Document structure recognition data
------------------------------------------------

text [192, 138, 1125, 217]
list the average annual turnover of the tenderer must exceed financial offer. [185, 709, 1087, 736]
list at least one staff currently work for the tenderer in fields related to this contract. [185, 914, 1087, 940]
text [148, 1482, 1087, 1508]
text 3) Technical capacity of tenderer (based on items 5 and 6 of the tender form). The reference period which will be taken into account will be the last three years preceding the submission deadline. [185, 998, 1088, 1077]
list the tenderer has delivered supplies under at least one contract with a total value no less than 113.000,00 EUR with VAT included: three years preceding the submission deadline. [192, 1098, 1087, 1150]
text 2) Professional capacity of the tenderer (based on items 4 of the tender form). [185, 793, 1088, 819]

------------------------------------------------

Aim of the exercise
Until the last line is reached, keep transcribing the data exactly.

Result of this exercise
text [192, 138, 1125, 217]
list the average annual turnover of the tenderer must exceed financial offer. [185, 709, 1087, 736]
list at least one staff currently work for the tenderer in fields related to this contract. [185, 914, 1087, 940]
text [148, 1482, 1087, 1508]
text 3) Technical capacity of tenderer (based on items 5 and 6 of the tender form). The reference period which will be taken into account will be the last three years preceding the submission deadline. [185, 998, 1088, 1077]
list the tenderer has delivered supplies under at least one contract with a total value no less than 113.000,00 EUR with VAT included: three years preceding the submission deadline. [192, 1098, 1087, 1150]
text 2) Professional capacity of the tenderer (based on items 4 of the tender form). [185, 793, 1088, 819]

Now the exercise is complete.